:: DATA EXTRACT ::
+---+

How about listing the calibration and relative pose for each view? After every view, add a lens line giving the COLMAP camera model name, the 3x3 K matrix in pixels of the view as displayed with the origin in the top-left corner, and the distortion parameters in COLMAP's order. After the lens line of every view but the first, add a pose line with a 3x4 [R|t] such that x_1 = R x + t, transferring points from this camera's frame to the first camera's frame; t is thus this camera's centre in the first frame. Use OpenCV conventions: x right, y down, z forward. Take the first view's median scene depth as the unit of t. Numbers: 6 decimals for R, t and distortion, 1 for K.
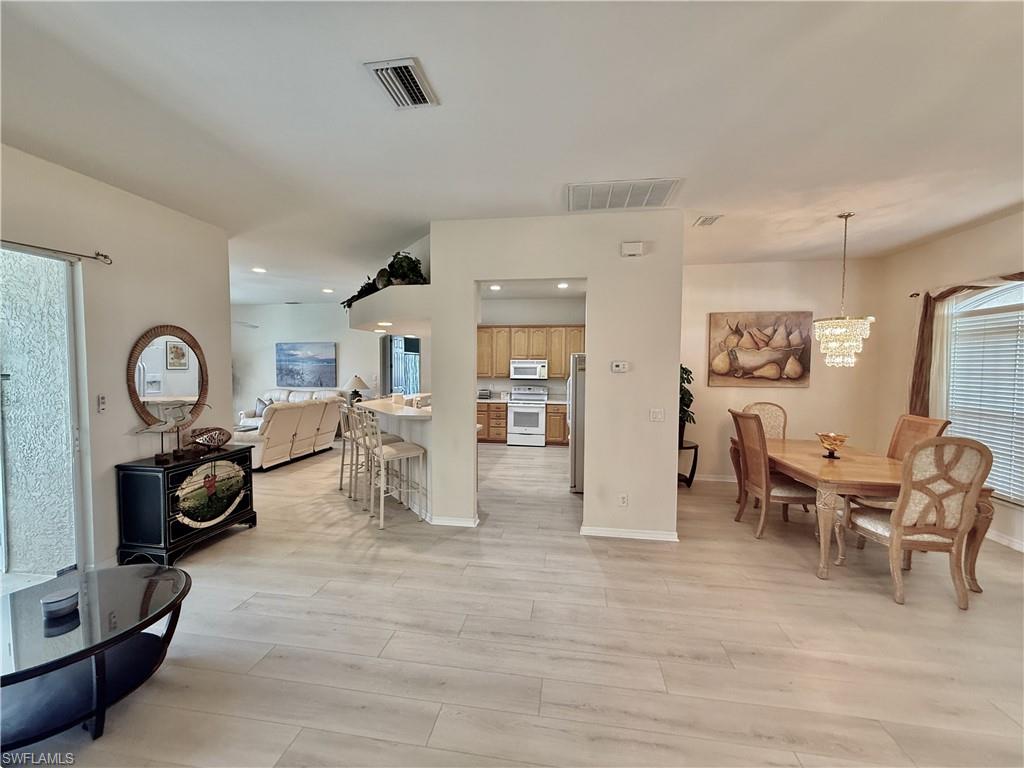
lens RADIAL K [[409.8, 0, 509.2], [0, 409.8, 383.1], [0, 0, 1]] dist [-0.001117, -0.000104]
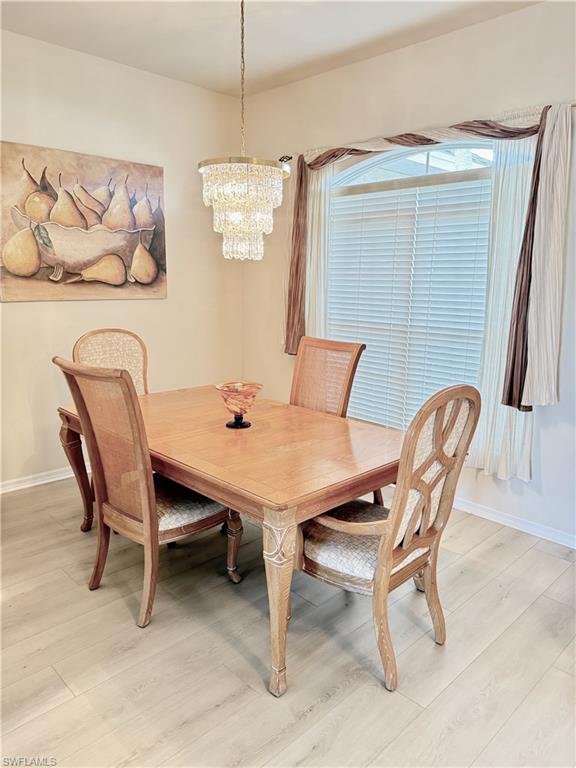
lens RADIAL K [[541.8, 0, 288.7], [0, 541.8, 388.5], [0, 0, 1]] dist [0.055112, -0.055591]
pose [[0.596991, -0.164005, 0.785305, 0.220997], [0.023546, 0.982041, 0.187192, -0.005621], [-0.801902, -0.093261, 0.590132, 0.448314]]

+---+

:: TASK DIRECTIONS ::
Only the pictures are to be dropped; the rest of the material above must be duplicated exactly.

:: WRITTEN RESPONSE ::
How about listing the calibration and relative pose for each view? After every view, add a lens line giving the COLMAP camera model name, the 3x3 K matrix in pixels of the view as displayed with the origin in the top-left corner, and the distortion parameters in COLMAP's order. After the lens line of every view but the first, add a pose line with a 3x4 [R|t] such that x_1 = R x + t, transferring points from this camera's frame to the first camera's frame; t is thus this camera's centre in the first frame. Use OpenCV conventions: x right, y down, z forward. Take the first view's median scene depth as the unit of t. Numbers: 6 decimals for R, t and distortion, 1 for K.
lens RADIAL K [[409.8, 0, 509.2], [0, 409.8, 383.1], [0, 0, 1]] dist [-0.001117, -0.000104]
lens RADIAL K [[541.8, 0, 288.7], [0, 541.8, 388.5], [0, 0, 1]] dist [0.055112, -0.055591]
pose [[0.596991, -0.164005, 0.785305, 0.220997], [0.023546, 0.982041, 0.187192, -0.005621], [-0.801902, -0.093261, 0.590132, 0.448314]]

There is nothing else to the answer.